A collision occurs when two different keys are hashed to the same index. Since two values cannot occupy the same slot, we must handle collisions efficiently.

Example:

If both keys "apple" and "orange" map to index 2, the hash table needs a way to store both without losing data.

Common Collision Handling Techniques:

  1. Chaining (Linked List Method):
    Each index holds a linked list of key-value pairs that map to that index.

    Example:

    Index 2: ("apple", 100) → ("orange", 200)
  2. Open Addressing:
    When a collision occurs, the algorithm searches for the next empty slot.

    • Linear Probing: Move sequentially to the next available slot.

    • Quadratic Probing: Use a quadratic formula to find the next slot.

    • Double Hashing: Apply a second hash function to find another index.
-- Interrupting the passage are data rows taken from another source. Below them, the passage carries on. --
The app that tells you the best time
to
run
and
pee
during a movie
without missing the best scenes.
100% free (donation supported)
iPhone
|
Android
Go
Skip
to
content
Python Implementation of a Simple Hash Table

Here’s a basic hash table implementation using Python lists:

class HashTable:
    def __init__(self, size):
        self.size = size
        self.table = [None] * size

    def _hash(self, key):
        return hash(key) % self.size

    def insert(self, key, value):
        index = self._hash(key)
        if self.table[index] is None:
            self.table[index] = [(key, value)]
        else:
            for pair in self.table[index]:
                if pair[0] == key:
                    pair = (key, value)
                    return
            self.table[index].append((key, value))

    def get(self, key):
        index = self._hash(key)
        if self.table[index] is not None:
            for pair in self.table[index]:
                if pair[0] == key:
                    return pair[1]
        return None

    def display(self):
        for i, data in enumerate(self.table):
            print(i, ":", data)

# Example usage
ht = HashTable(10)
ht.insert('apple', 100)
ht.insert('banana', 200)
ht.insert('grape', 300)
ht.display()
print("Value for 'banana':", ht.get('banana'))

Output:

0 : None
1 : None
2 : [('banana', 200)]
3 : [('apple', 100), ('grape', 300)]
...
Value for 'banana': 200

Real-Life Applications of Hash Tables

  1. Databases: Used in indexing to quickly locate data records.
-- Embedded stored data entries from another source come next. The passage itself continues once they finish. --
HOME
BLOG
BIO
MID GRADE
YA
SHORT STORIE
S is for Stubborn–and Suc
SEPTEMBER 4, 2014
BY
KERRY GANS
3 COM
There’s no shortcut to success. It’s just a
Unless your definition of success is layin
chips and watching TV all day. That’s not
  2. Compilers: Store variable names and associated information in symbol tables.

  3. Caching Systems: Web browsers and servers use hash maps for quick data retrieval.

  4. Password Verification: Hash functions store encrypted versions of passwords.

  5. Routing Tables: Used in networking to map addresses and routes.

  6. Search Engines: Used to index and retrieve web pages efficiently.

  7. Data Deduplication: Quickly identify and eliminate duplicate entries.

Advantages of Hash Tables

  1. Fast Access: Average O(1) lookup, insertion, and deletion time.

  2. Efficient Memory Usage: Compact storage of key-value pairs.

  3. Flexible Keys: Can use strings, numbers, or objects as keys.

  4. Scalable: Works efficiently even with large datasets.

  5. Widely Supported: Built-in implementation available in most languages (like Python dictionaries).

Limitations of Hash Tables

  1. Collisions: Can lead to performance degradation if not handled properly.

  2. Unordered Data: Data is not stored in sequence.

  3. Difficult Debugging: Collisions make debugging harder.

  4. High Memory Usage: Requires extra space to manage empty slots.

Time and Space Complexity

OperationAverage CaseWorst Case
SearchO(1)O(n)
InsertionO(1)O(n)
DeletionO(1)O(n)
SpaceO(n)O(n)

Summary

A Hash Table is a key-value data structure that provides constant-time access (O(1)) for insertion, search, and deletion using hashing. It converts keys into indices using a hash function, and in case of collisions, handles them using methods like chaining or open addressing. Hash tables are essential in areas like databases, caching, network routing, and symbol tables in compilers. They offer a balance of speed, efficiency, and scalability, making them one of the most fundamental structures in computer science and software engineering.